North Korea’s desperate situation Featured

North Korea’s desperate situation

North Korea and its leader Kim Jong Un have no one to blame but themselves for their worsening global isolation. Only a certified fool or madman would threaten the rest of the world with nuclear war, which is precisely what Kim and his cabal of like-minded generals have being doing of late.
There is little doubt that the country’s economic and political survival is highly dependent on China, which has long tolerated the hermit kingdom’s intransigence.
Indeed, their logic is difficult to comprehend. North Korea insists on developing its nuclear arsenal because it insists that a US and South Korean invasion is imminent.
In fact, it is South Korea that should be prepared for a North Korean invasion. Between the two, the former is an economic powerhouse, while the latter is essentially an impoverished state, albeit with a huge military of more than a million troops.
With the recent suspension of imports of coal from North Korea – one of the country’s primary sources of export earnings -- China sent a signal that they have finally gotten tired of Kim’s sabre rattling.
There are other bad signs. Last week, flights between Pyongyang and Beijing were suspended for lack of passengers.
Meanwhile, diplomatic relations with Malaysia, one of the very few countries that has “normal” relations with North Korea, took a downward turn when a brother of Kim was assassinated in Kuala Lumpur airport, apparently at the behest of an unnamed and unknown North Korean spy.

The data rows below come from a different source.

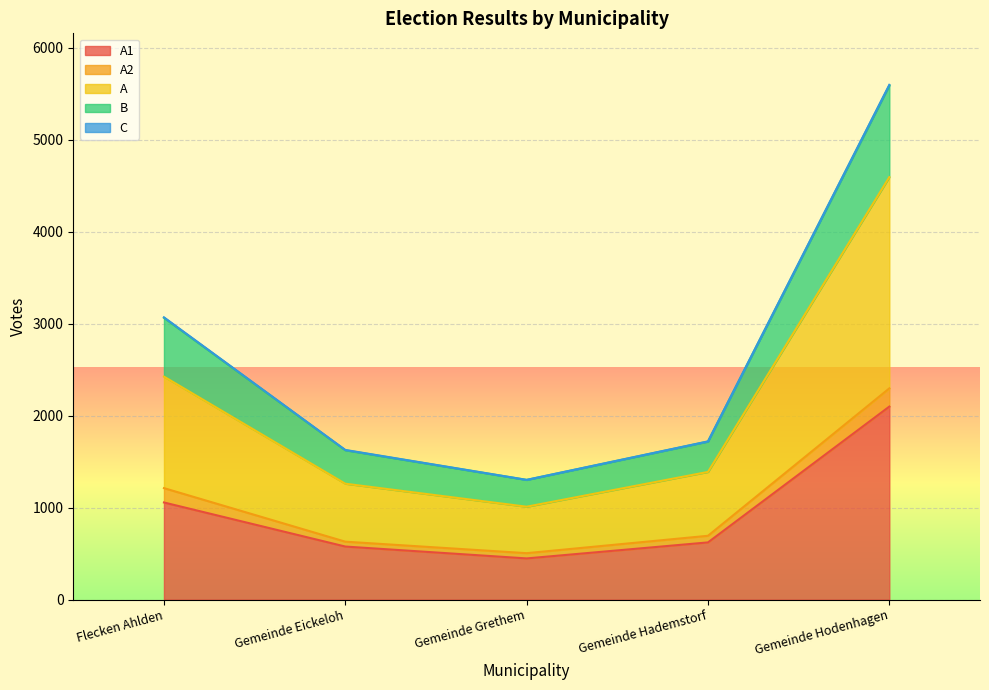

At which category is the sum across all series the highest?

Gemeinde Hodenhagen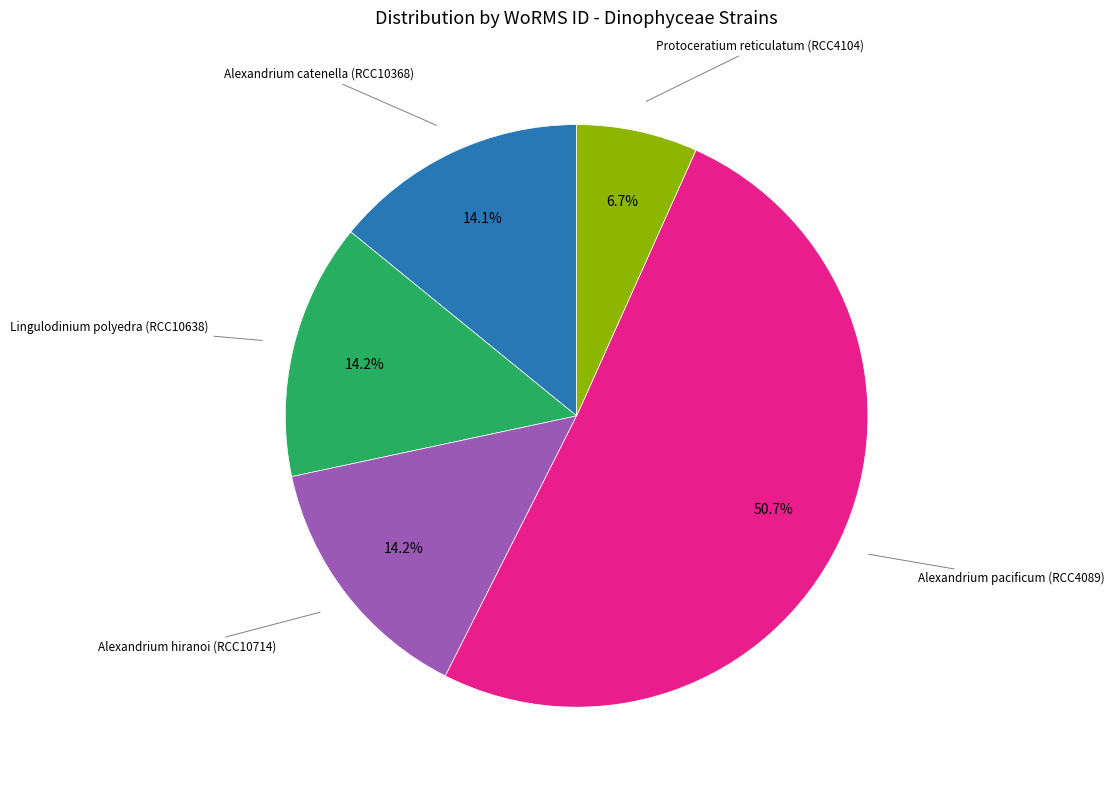

Is there a majority slice in this chart?

Yes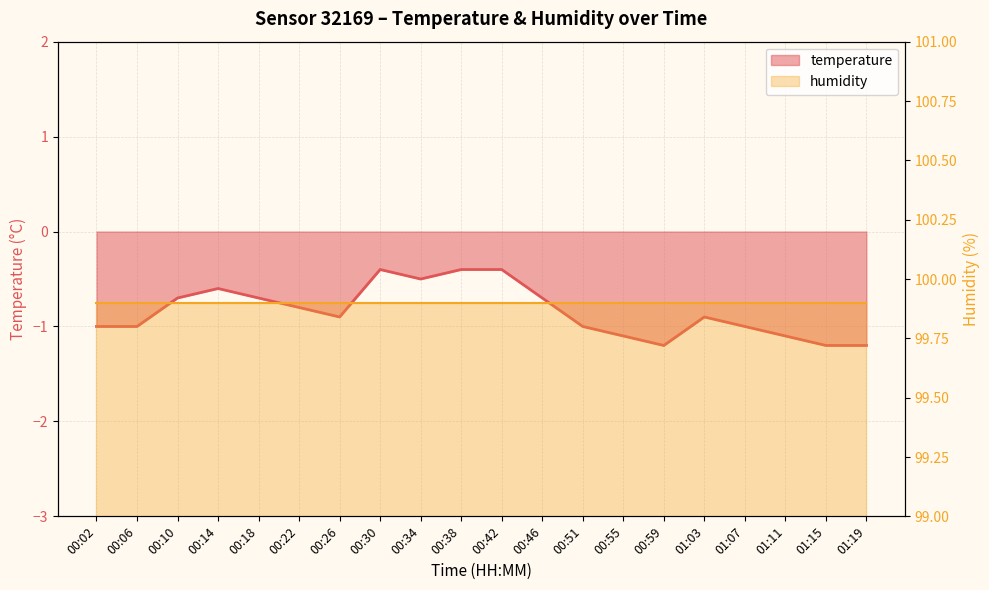

True or false: there are more than 1 points higher than both neighbors.

True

Finally, US President Donald Trump took the threats of thermonuclear war against the US and its allies more seriously and sent a fleet of warships off the coast of North Korea. The message was loud and clear. Launch an attack on any of the friends of the US or even on the US mainland itself, and the retaliation will be swift, brutal and total.
Kim may or may not have a handful of nuclear warheads at his disposal, but the US has hundreds, perhaps thousands. If he believes he can win a nuclear war with the US, he is absolutely delusional. This is as good a reason as any for the Trump administration to adopt a policy of doing everything possible to remove Kim as head of state.
The North Korean leader derided as a “fat kid” had no training in governance, merely taking over the reins of power when his father passed away. He seems to think that leadership is a game of which there will be no consequences if he commits a fatal error in judgment.
Kim and his cabal have brought the world to the brink of nuclear war, one which will have no true winners. But the North Korean leadership insists on not only staying the dangerous course it has been taking for decades, but upping the ante.
Sometime soon, something has to give. Either Kim will do the unthinkable and launch a nuke, thereby assuring the destruction of his state, or he will be forced to back down and eventually resign.
Either way, the fate of the Kim family that has ruled North Korea since inception is assured. Their time will soon be over.